### What you should do
Copy out every line of text in these records word for word, leaving out the pictures.

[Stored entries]
--- START ---

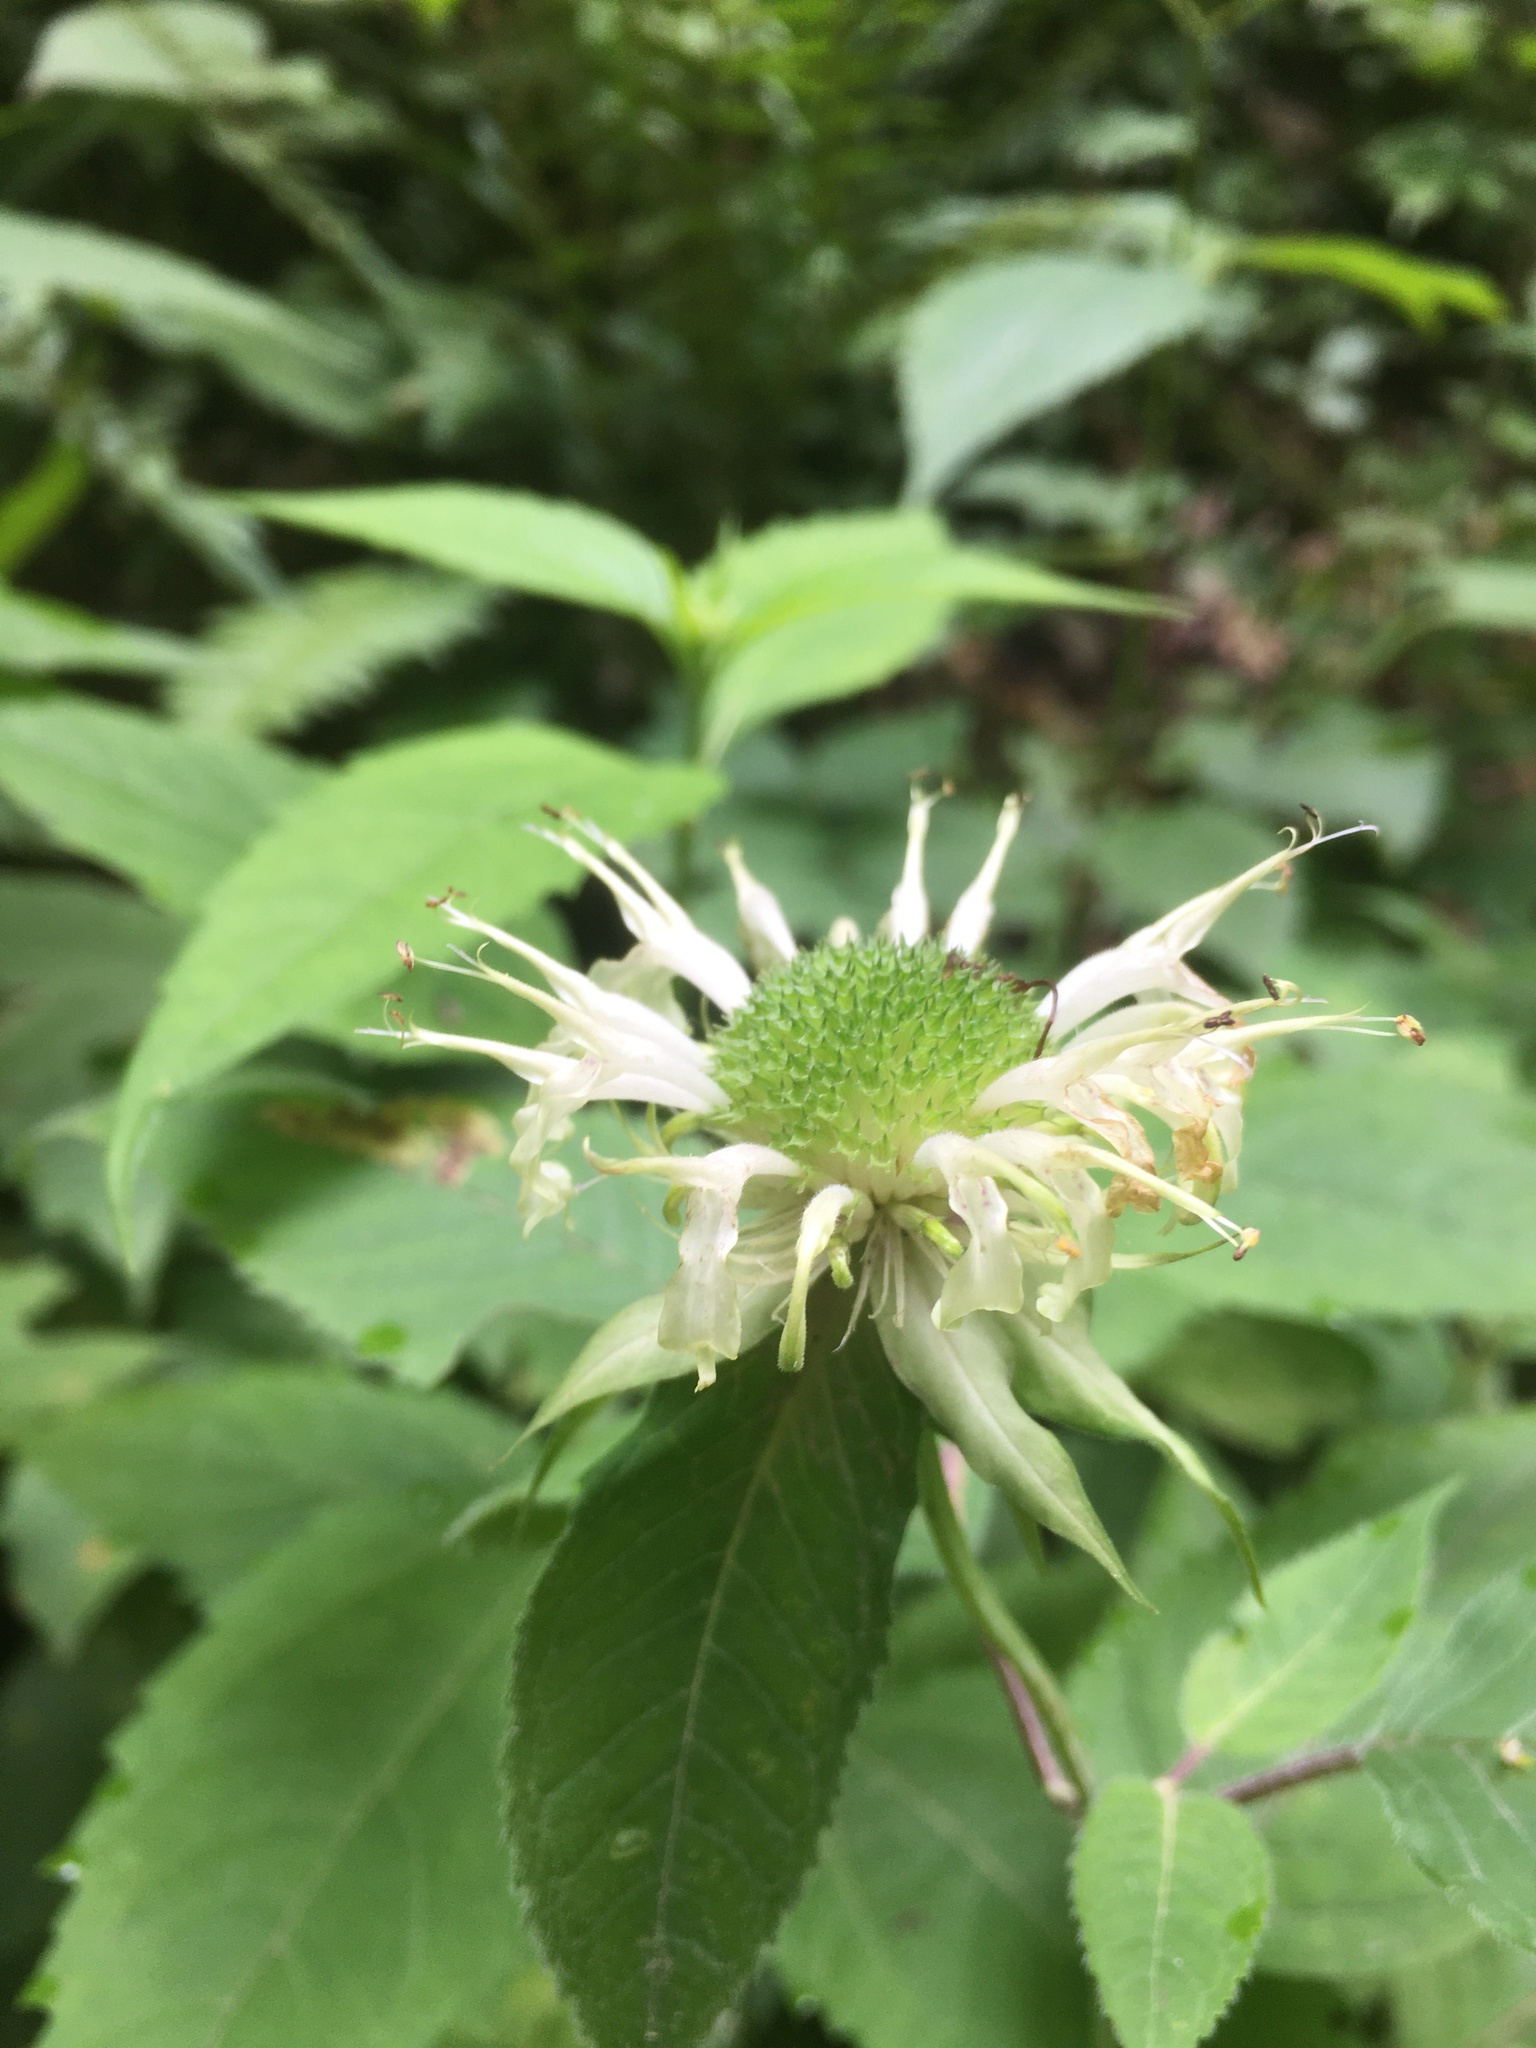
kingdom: Plantae
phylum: Tracheophyta
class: Magnoliopsida
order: Lamiales
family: Lamiaceae
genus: Monarda
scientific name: Monarda clinopodia
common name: Basil beebalm
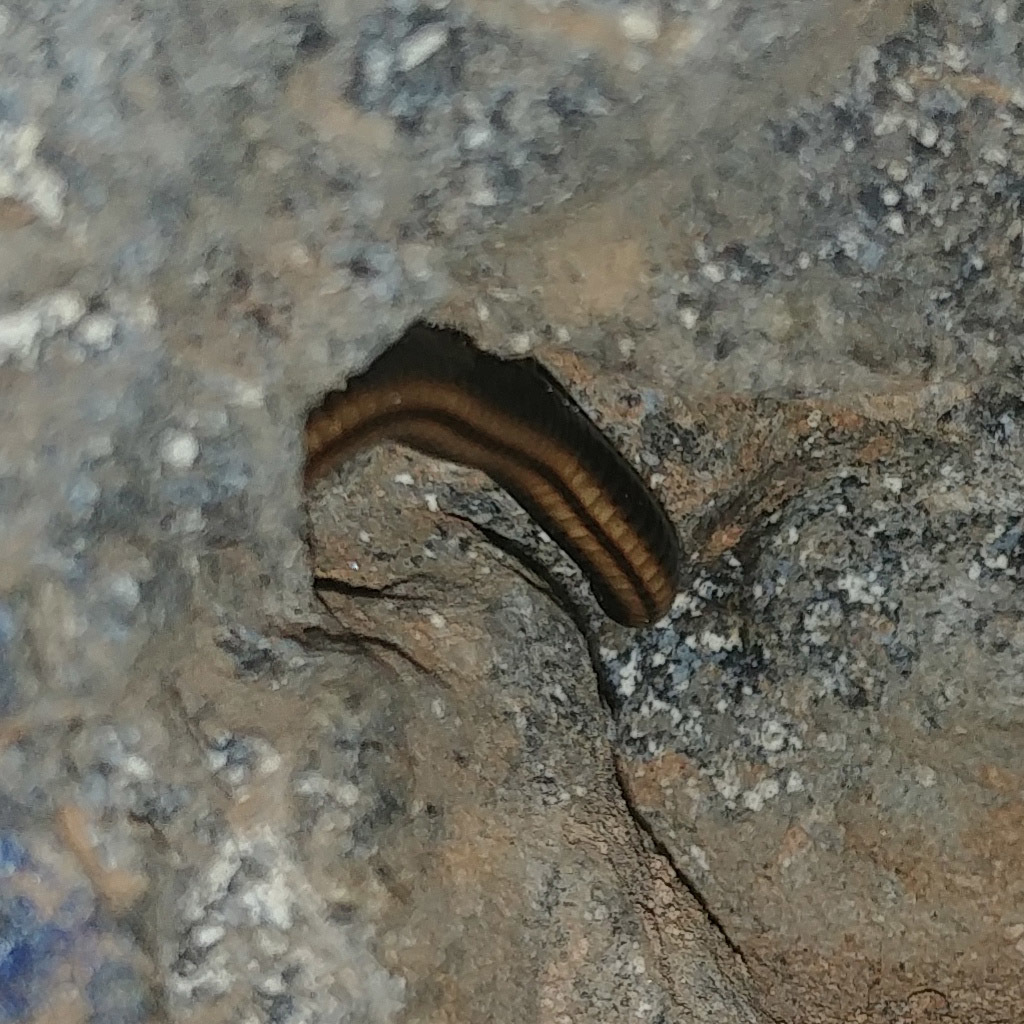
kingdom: Animalia
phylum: Arthropoda
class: Diplopoda
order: Julida
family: Julidae
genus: Ommatoiulus
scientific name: Ommatoiulus sabulosus
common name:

--- END ---

### Result
kingdom: Plantae
phylum: Tracheophyta
class: Magnoliopsida
order: Lamiales
family: Lamiaceae
genus: Monarda
scientific name: Monarda clinopodia
common name: Basil beebalm
kingdom: Animalia
phylum: Arthropoda
class: Diplopoda
order: Julida
family: Julidae
genus: Ommatoiulus
scientific name: Ommatoiulus sabulosus
common name:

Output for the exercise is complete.